By the time I finally caved and bought a bottle of Ambre Dore, I'd been searching for the near perfect amber for several months. Ambre Dore comes nearer to that near than anything else I've gotten my hands on. After its wonderfully rich opening, it settles down into a slight variation on the wonderful Ambre Precieux, with touches of resins and vanilla, a fairly old fashioned take on the classic amber fragrance, which is the kind of thing I like. Ambre Russe has this quality, to some degree, though it perks things up with apple. Lutens' Ambre Sultan, despite all the herbs, is pretty old fashioned. Still, Sultan is too much of a skin scent for me; Russe is wonderful in almost every way, and I can't tell you in just which way it isn't quite as wonderful as I'd like it to be. I like some amount of oomph in an amber, and some of my favorites, much as I love them, get a little too powdery a little too quickly. When they don't get powdery, they start to smell less like amber. Even once it mellows considerably, an hour or so in, Ambre Dore has that kind of weird, edgy quality it showed in the opening. It dries down as satisfyingly as it starts out, and for me it's amber bliss.
Even more than the amber, I love the oud, which has surprised me. Oud is so over-exploited now that I cringe at the sound of the word. Everyone has a wonderful new oud, which smells no more or less wonderful than the last. Oud seems to have finally given niche perfumery the excuse it was apparently looking for to boost its prices laughably high. It was a real dilemma: how do you package perfume in the same old bottle but charge more? Oud answered the question, however insipidly. You import "costly" oud "essences" from the East. We are now in the Baroque Oud period, where niche lines release their second, third, and even fourth oud fragrances. Their last oud smelled like every other, but they convince someone (if not me) that they have something new to say with the material, which is invariably synthetically composed, no matter the claims of faraway and hard to reach origins. Nothing is hard to reach anymore, but oud convinces us that state of covet versus lack still thrives, right under our noses.

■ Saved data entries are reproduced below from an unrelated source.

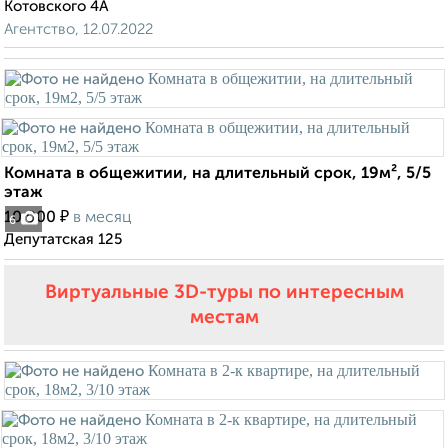
Котовского 4А
Агентство, 12.07.2022
Комната в общежитии, на длительный срок, 19м², 5/5
этаж
₽
10 000
в месяц
6
Депутатская 125
Виртуальные 3D-туры по интересным
местам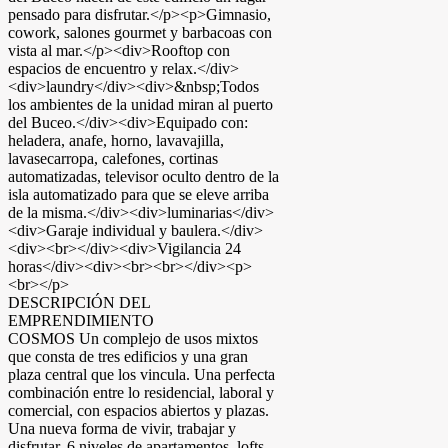
pensado para disfrutar.</p><p>Gimnasio,
cowork, salones gourmet y barbacoas con
vista al mar.</p><div>Rooftop con
espacios de encuentro y relax.</div>
<div>laundry</div><div>&nbsp;Todos
los ambientes de la unidad miran al puerto
del Buceo.</div><div>Equipado con:
heladera, anafe, horno, lavavajilla,
lavasecarropa, calefones, cortinas
automatizadas, televisor oculto dentro de la
isla automatizado para que se eleve arriba
de la misma.</div><div>luminarias</div>
<div>Garaje individual y baulera.</div>
<div><br></div><div>Vigilancia 24
horas</div><div><br><br></div><p>
<br></p>
DESCRIPCIÓN DEL
EMPRENDIMIENTO
COSMOS Un complejo de usos mixtos
que consta de tres edificios y una gran
plaza central que los vincula. Una perfecta
combinación entre lo residencial, laboral y
comercial, con espacios abiertos y plazas.
Una nueva forma de vivir, trabajar y
disfrutar. 6 niveles de apartamentos, lofts,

Ambre Dore is an oud fragrance which doesn't scream oud. No mistake, you smell the oud in it, but it's incorporated as a supporting player - perhaps because Soir d'Orient came out at a time when oud wasn't something to write, let alone leave, home about. Ambre Dore used oud with the kind of subtlety that no modern oud release can really afford to, and wins me over for that. It's a pretty exceptional scent.
If anyone else has favorite ambers I'd love to know.